The disorder of my environment, even the messes I make myself and only I can clean up aren't closely related to my threshold. I probably have a medium clutter threshold. It's just that I feel like I never have enough time to keep things below my threshold.
Sometimes I get depressed when things get above my clutter threshold, but often I have the more useful reaction of wanting to attack and tidy everything.
I get the urge whenever I see the clutter, but usually I don't have any time to follow the urge. Also, there is a lot of stuff that daunts me because I really don't know what to do with it. I will attack a dirty kitchen rather quickly because I know what to do with all the stuff, but stack of mail thwarts me.
Also, the toys drive me crazy. It does make me happy to simply have them off the floor, and in a box, but there are all kinds of pieces that go with certain sets, and they really need sorting, and it would be a whole day project to sort them. Whenever I start to do a little sorting, Malcolm takes an acute interest in the toys I choose to sort and put away.
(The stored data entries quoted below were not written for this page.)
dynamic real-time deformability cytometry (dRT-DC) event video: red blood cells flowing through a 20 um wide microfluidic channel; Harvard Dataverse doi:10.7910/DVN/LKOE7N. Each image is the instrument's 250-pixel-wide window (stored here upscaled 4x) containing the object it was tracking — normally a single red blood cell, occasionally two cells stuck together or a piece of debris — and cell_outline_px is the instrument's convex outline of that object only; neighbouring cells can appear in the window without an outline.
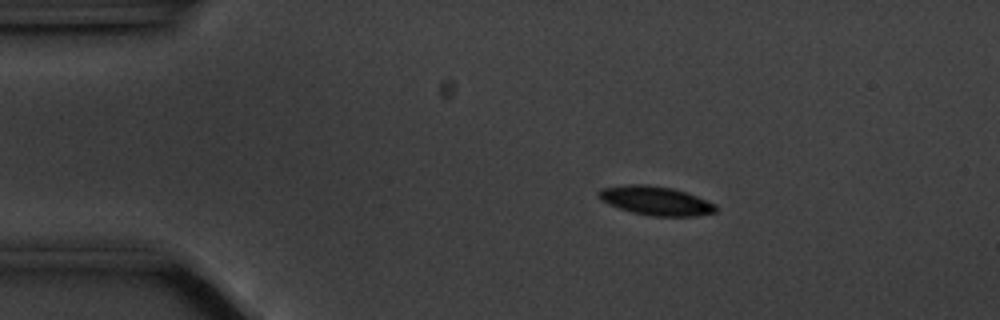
{"species": "common noctule bat (a hibernating species)", "species_latin": "Nyctalus noctula", "temperature_condition": "cold", "stored_images_in_passage": 56, "camera_frame_rate_fps": 3000, "um_per_image_px": 0.085, "animal": {"sex": "male", "body_mass_g": 20.1, "forearm_length_mm": 53.5}, "frame": {"image": 1, "passage_image": 9, "time_ms": 2.667, "image_size_px": [1000, 320], "cell_outline_px": [[716, 212], [692, 216], [652, 216], [632, 212], [608, 204], [600, 200], [596, 196], [596, 192], [600, 188], [628, 184], [644, 184], [672, 188], [696, 196], [716, 204]], "centroid_in_image_um": [55.67, 17.05], "position_along_channel_um": 29.3, "area_um2": 19.71}}
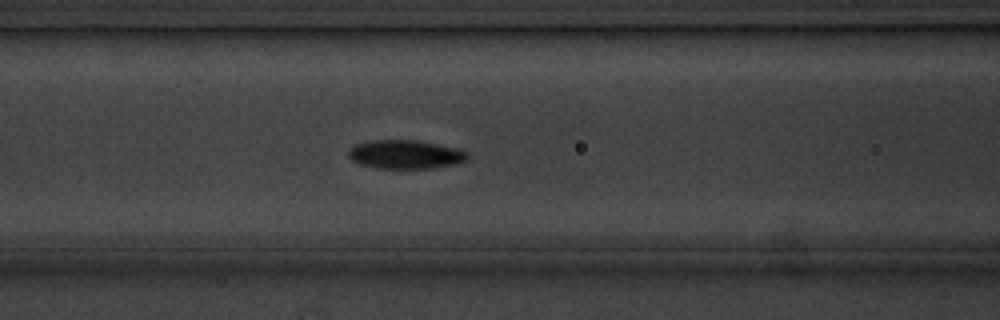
{"frame": {"image": 2, "passage_image": 22, "time_ms": 7.0, "image_size_px": [1000, 320], "cell_outline_px": [[468, 156], [464, 160], [456, 164], [432, 168], [376, 168], [360, 164], [352, 160], [348, 156], [348, 152], [356, 144], [372, 140], [416, 140], [460, 148], [468, 152]], "centroid_in_image_um": [34.48, 13.12], "position_along_channel_um": 132.1, "area_um2": 19.88}}
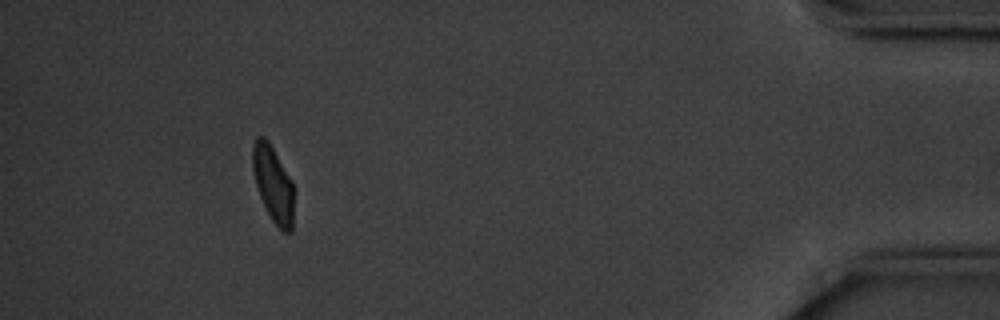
{"frame": {"image": 3, "passage_image": 51, "time_ms": 16.667, "image_size_px": [1000, 320], "cell_outline_px": [[292, 232], [284, 232], [272, 220], [260, 196], [256, 184], [252, 168], [252, 148], [256, 136], [264, 136], [268, 140], [292, 180]], "centroid_in_image_um": [23.19, 15.58], "position_along_channel_um": 412.0, "area_um2": 17.92}, "authors_computed_cell_mechanics": {"area_um2": 19.1029, "velocity_mm_per_s": 3.5287, "shape_relaxation_time_tau1_ms": 2.3838, "shape_relaxation_time_tau2_ms": 4.0495, "deformation_change_tau1": 0.1019, "deformation_change_tau2": 0.0759}}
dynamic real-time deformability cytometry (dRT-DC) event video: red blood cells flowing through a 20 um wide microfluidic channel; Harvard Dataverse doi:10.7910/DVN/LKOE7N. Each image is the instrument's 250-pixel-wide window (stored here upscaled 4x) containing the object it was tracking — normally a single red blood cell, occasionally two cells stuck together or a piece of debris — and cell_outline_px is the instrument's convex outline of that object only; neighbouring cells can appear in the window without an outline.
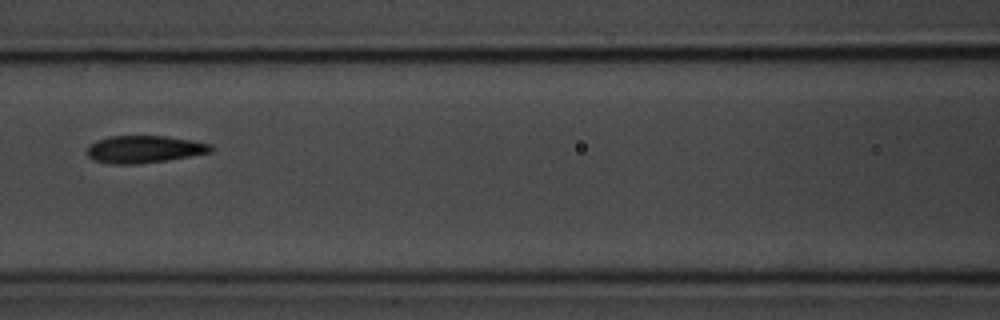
{"species": "common noctule bat (a hibernating species)", "species_latin": "Nyctalus noctula", "temperature_condition": "room temperature", "stored_images_in_passage": 15, "camera_frame_rate_fps": 3000, "um_per_image_px": 0.085, "animal": {"sex": "male", "body_mass_g": 20.1, "forearm_length_mm": 53.5}, "frame": {"image": 1, "passage_image": 7, "time_ms": 7.667, "image_size_px": [1000, 320], "cell_outline_px": [[216, 148], [212, 152], [168, 160], [140, 164], [108, 164], [92, 160], [88, 156], [88, 144], [96, 140], [108, 136], [168, 136], [192, 140], [212, 144]], "centroid_in_image_um": [12.27, 12.69], "position_along_channel_um": 154.3, "area_um2": 20.11}, "authors_computed_cell_mechanics": {"area_um2": 19.1318, "velocity_mm_per_s": 3.444, "shape_relaxation_time_tau1_ms": null, "shape_relaxation_time_tau2_ms": 5.1218, "deformation_change_tau1": null, "deformation_change_tau2": 0.1226}}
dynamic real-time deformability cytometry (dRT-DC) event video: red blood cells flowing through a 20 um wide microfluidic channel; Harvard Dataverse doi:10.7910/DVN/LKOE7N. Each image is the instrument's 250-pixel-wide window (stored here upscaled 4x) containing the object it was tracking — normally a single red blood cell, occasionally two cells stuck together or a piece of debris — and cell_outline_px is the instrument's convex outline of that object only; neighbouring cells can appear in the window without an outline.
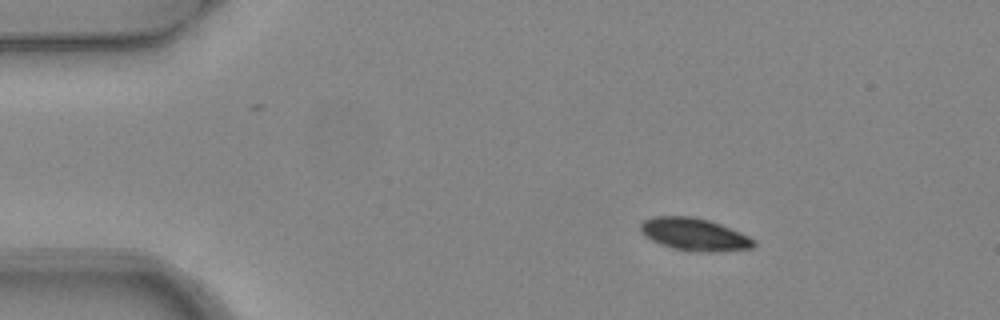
{"species": "common noctule bat (a hibernating species)", "species_latin": "Nyctalus noctula", "temperature_condition": "warm", "stored_images_in_passage": 4, "camera_frame_rate_fps": 3000, "um_per_image_px": 0.085, "animal": {"sex": "female", "body_mass_g": 24.6, "forearm_length_mm": 56.2}, "frame": {"image": 1, "passage_image": 2, "time_ms": 0.333, "image_size_px": [1000, 320], "cell_outline_px": [[756, 244], [752, 248], [716, 252], [688, 252], [672, 248], [660, 244], [644, 236], [640, 232], [640, 224], [644, 220], [652, 216], [692, 216], [708, 220], [720, 224], [740, 232], [756, 240]], "centroid_in_image_um": [59.0, 19.93], "position_along_channel_um": 26.0, "area_um2": 21.73}}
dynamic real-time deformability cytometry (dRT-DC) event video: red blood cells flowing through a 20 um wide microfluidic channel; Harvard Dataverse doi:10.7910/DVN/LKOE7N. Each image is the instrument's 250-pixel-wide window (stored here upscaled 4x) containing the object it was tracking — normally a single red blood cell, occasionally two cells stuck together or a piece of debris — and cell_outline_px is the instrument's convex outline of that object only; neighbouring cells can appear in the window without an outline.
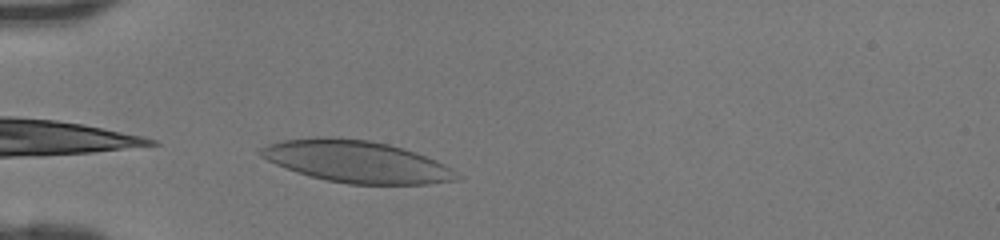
{"species": "human", "species_latin": "Homo sapiens", "temperature_condition": "room temperature", "stored_images_in_passage": 27, "camera_frame_rate_fps": 3000, "um_per_image_px": 0.085, "donor": {"sex": "female"}, "frame": {"image": 1, "passage_image": 1, "time_ms": 0.0, "image_size_px": [1000, 240], "cell_outline_px": [[460, 180], [428, 184], [348, 184], [328, 180], [296, 172], [276, 164], [260, 156], [256, 152], [260, 148], [268, 144], [284, 140], [316, 136], [324, 136], [368, 140], [388, 144], [404, 148], [416, 152], [436, 160], [452, 168], [460, 176]], "centroid_in_image_um": [30.32, 13.73], "position_along_channel_um": 54.7, "area_um2": 47.97}}
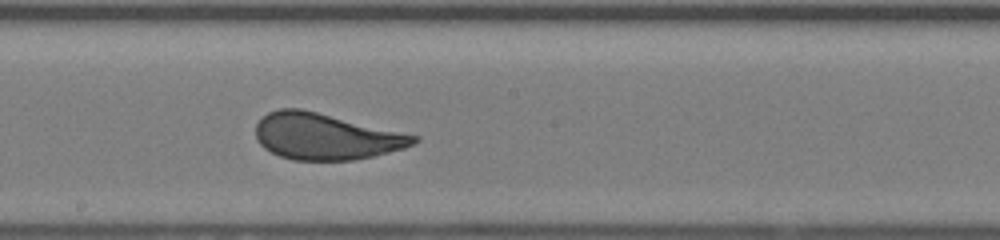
{"frame": {"image": 2, "passage_image": 13, "time_ms": 4.0, "image_size_px": [1000, 240], "cell_outline_px": [[420, 140], [404, 148], [372, 156], [352, 160], [292, 160], [280, 156], [264, 148], [256, 140], [256, 124], [268, 112], [280, 108], [300, 108], [420, 136]], "centroid_in_image_um": [27.67, 11.6], "position_along_channel_um": 220.5, "area_um2": 42.43}}
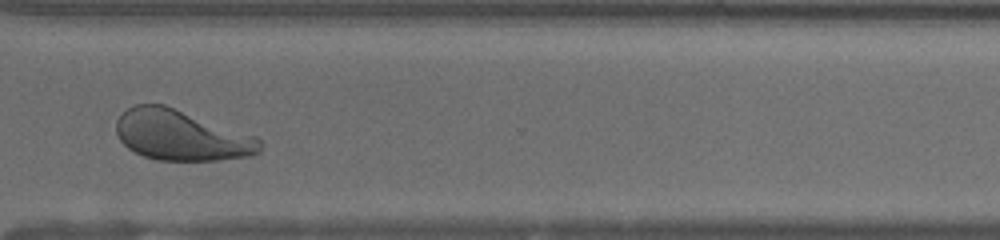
{"frame": {"image": 3, "passage_image": 22, "time_ms": 7.0, "image_size_px": [1000, 240], "cell_outline_px": [[260, 152], [252, 156], [216, 160], [156, 160], [144, 156], [128, 148], [120, 140], [116, 132], [116, 120], [128, 108], [136, 104], [164, 104], [256, 136], [260, 140]], "centroid_in_image_um": [15.4, 11.5], "position_along_channel_um": 355.2, "area_um2": 42.08}}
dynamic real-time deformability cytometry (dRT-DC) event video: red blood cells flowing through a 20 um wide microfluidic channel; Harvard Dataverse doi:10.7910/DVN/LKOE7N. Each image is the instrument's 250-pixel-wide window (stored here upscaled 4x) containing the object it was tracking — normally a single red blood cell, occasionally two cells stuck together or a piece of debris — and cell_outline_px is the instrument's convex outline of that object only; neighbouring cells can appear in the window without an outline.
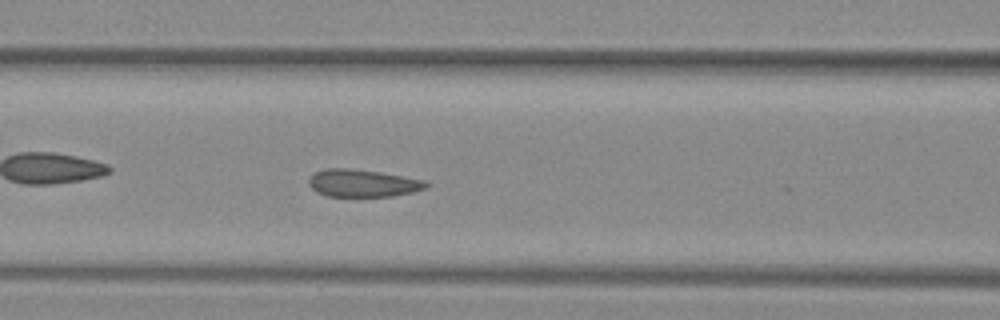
{"species": "common noctule bat (a hibernating species)", "species_latin": "Nyctalus noctula", "temperature_condition": "warm", "stored_images_in_passage": 23, "camera_frame_rate_fps": 3000, "um_per_image_px": 0.085, "animal": {"sex": "female", "body_mass_g": 29.2, "forearm_length_mm": 56.3}, "frame": {"image": 1, "passage_image": 19, "time_ms": 6.0, "image_size_px": [1000, 320], "cell_outline_px": [[432, 184], [428, 188], [412, 192], [392, 196], [328, 196], [316, 192], [308, 184], [308, 180], [316, 172], [324, 168], [348, 168], [380, 172], [424, 180]], "centroid_in_image_um": [30.85, 15.57], "position_along_channel_um": 135.7, "area_um2": 18.79}}
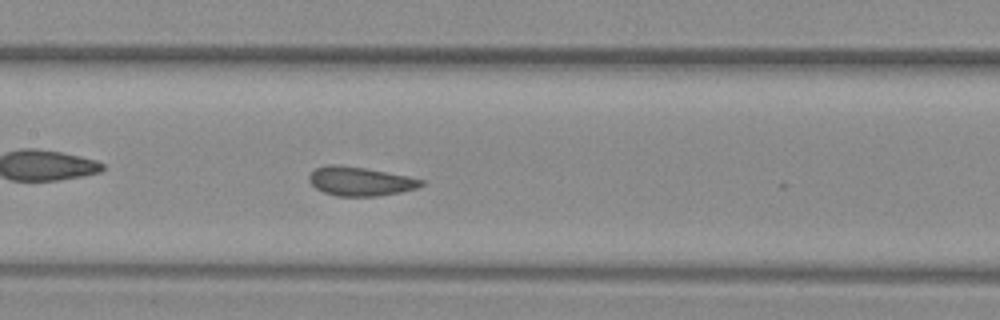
{"frame": {"image": 2, "passage_image": 22, "time_ms": 7.0, "image_size_px": [1000, 320], "cell_outline_px": [[424, 184], [416, 188], [400, 192], [376, 196], [336, 196], [324, 192], [316, 188], [308, 180], [308, 176], [316, 168], [328, 164], [340, 164], [364, 168], [408, 176], [424, 180]], "centroid_in_image_um": [30.59, 15.4], "position_along_channel_um": 176.8, "area_um2": 18.84}}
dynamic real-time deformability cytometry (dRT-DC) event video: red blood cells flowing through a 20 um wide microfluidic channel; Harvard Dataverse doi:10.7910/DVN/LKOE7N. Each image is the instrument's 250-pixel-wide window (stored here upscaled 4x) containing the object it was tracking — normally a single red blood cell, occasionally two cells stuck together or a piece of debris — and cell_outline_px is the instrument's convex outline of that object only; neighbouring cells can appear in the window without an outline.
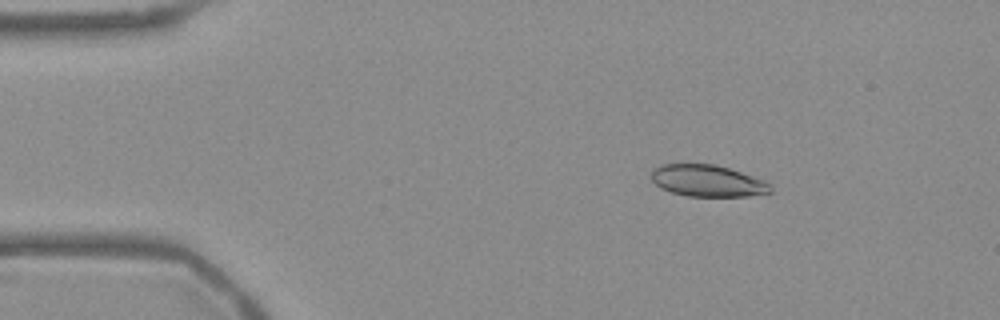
{"species": "Egyptian fruit bat (a non-hibernating species)", "species_latin": "Rousettus aegyptiacus", "temperature_condition": "warm", "stored_images_in_passage": 52, "camera_frame_rate_fps": 3000, "um_per_image_px": 0.085, "frame": {"image": 1, "passage_image": 6, "time_ms": 1.667, "image_size_px": [1000, 320], "cell_outline_px": [[772, 192], [748, 196], [688, 196], [672, 192], [660, 188], [652, 180], [652, 172], [660, 164], [716, 164], [764, 180], [772, 184]], "centroid_in_image_um": [60.16, 15.37], "position_along_channel_um": 24.8, "area_um2": 21.91}}
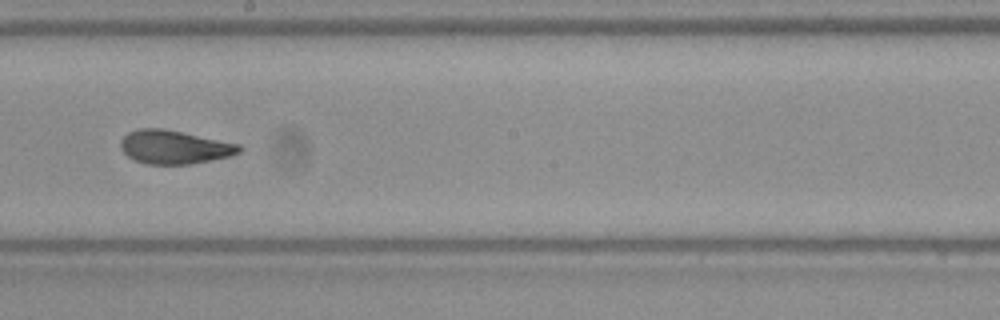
{"frame": {"image": 2, "passage_image": 28, "time_ms": 9.0, "image_size_px": [1000, 320], "cell_outline_px": [[244, 148], [240, 152], [232, 156], [188, 164], [148, 164], [136, 160], [128, 156], [120, 148], [120, 140], [128, 132], [140, 128], [164, 128], [240, 144]], "centroid_in_image_um": [14.83, 12.49], "position_along_channel_um": 233.4, "area_um2": 23.24}}
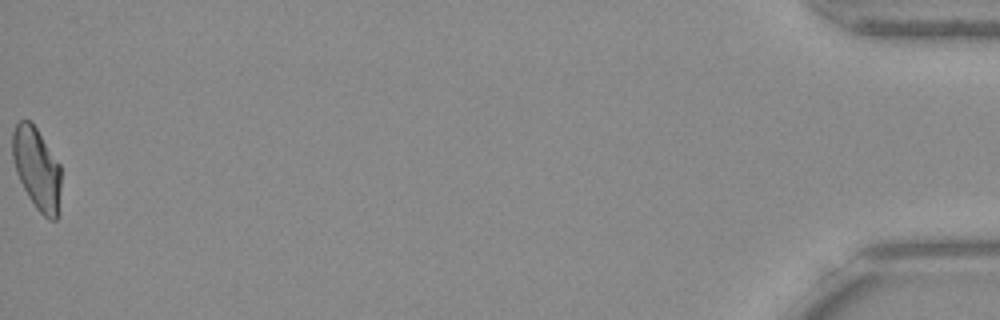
{"frame": {"image": 3, "passage_image": 52, "time_ms": 17.0, "image_size_px": [1000, 320], "cell_outline_px": [[60, 212], [56, 220], [48, 220], [36, 208], [28, 196], [16, 172], [12, 156], [12, 132], [16, 124], [20, 120], [28, 120], [36, 128], [60, 164]], "centroid_in_image_um": [3.14, 14.37], "position_along_channel_um": 432.1, "area_um2": 23.24}, "authors_computed_cell_mechanics": {"area_um2": 23.5246, "velocity_mm_per_s": 3.7644, "shape_relaxation_time_tau1_ms": 5.7157, "shape_relaxation_time_tau2_ms": 1.4636, "deformation_change_tau1": 0.177, "deformation_change_tau2": 0.0704}}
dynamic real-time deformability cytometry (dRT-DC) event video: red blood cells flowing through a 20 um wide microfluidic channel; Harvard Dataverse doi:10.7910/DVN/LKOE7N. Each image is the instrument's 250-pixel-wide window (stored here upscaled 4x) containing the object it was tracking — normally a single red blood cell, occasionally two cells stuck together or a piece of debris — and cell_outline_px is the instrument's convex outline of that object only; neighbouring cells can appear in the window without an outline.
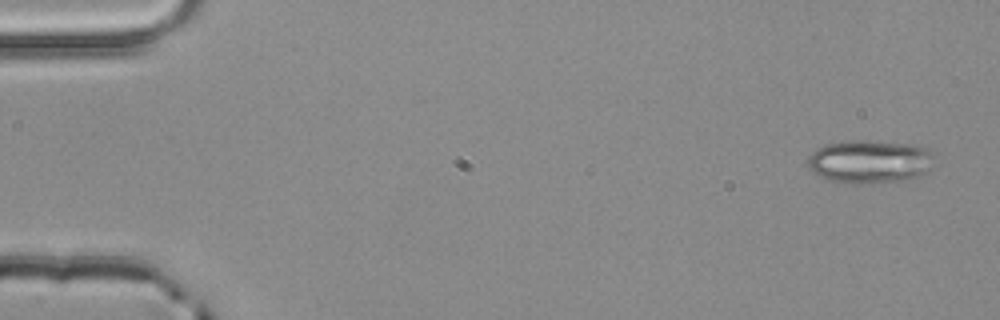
{"species": "common noctule bat (a hibernating species)", "species_latin": "Nyctalus noctula", "temperature_condition": "room temperature", "stored_images_in_passage": 3, "camera_frame_rate_fps": 3000, "um_per_image_px": 0.085, "animal": {"sex": "male", "body_mass_g": 20.4}, "frame": {"image": 1, "passage_image": 1, "time_ms": 0.0, "image_size_px": [1000, 320], "cell_outline_px": [[928, 168], [924, 172], [912, 180], [856, 184], [844, 184], [828, 180], [808, 168], [808, 156], [816, 148], [824, 144], [852, 140], [868, 140], [920, 144], [928, 148]], "centroid_in_image_um": [73.85, 13.73], "position_along_channel_um": 11.1, "area_um2": 32.02}}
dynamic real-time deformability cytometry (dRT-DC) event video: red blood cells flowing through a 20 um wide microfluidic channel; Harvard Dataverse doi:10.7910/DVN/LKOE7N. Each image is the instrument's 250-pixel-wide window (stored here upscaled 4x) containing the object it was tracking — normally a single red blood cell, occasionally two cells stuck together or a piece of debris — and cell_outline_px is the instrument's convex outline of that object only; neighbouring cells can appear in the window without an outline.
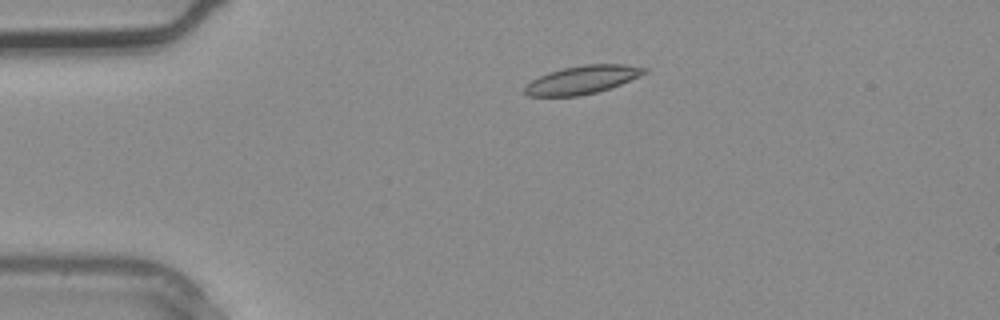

I think I balance this out by being more organized about events. I've been working on getting us on a better system to be sure all our bills are paid, and I pay most of them. I try to keep our calendar up to date, and when we moved to the Android phones, I found us a joint task list we can view from each phone, allowing us to see bill due dates and grocery shopping stuff while we're out and about and can do things about them.
Hubby is like you in this way.
BUT, I really do appreciate the reduced clutter. I don't know if I'm ever going to be able to cultivate a spontaneous desire to tidy things up, but I am back to working on building better routines to help keep things from getting quite so cluttered to begin with.
Even if I had the time, I could implement such a thing because hubby would pile stuff all over our common areas, and complain if I hid it away somewhere. But he doesn't seem to realize that if he had his way, we couldn't eat a meal in our home.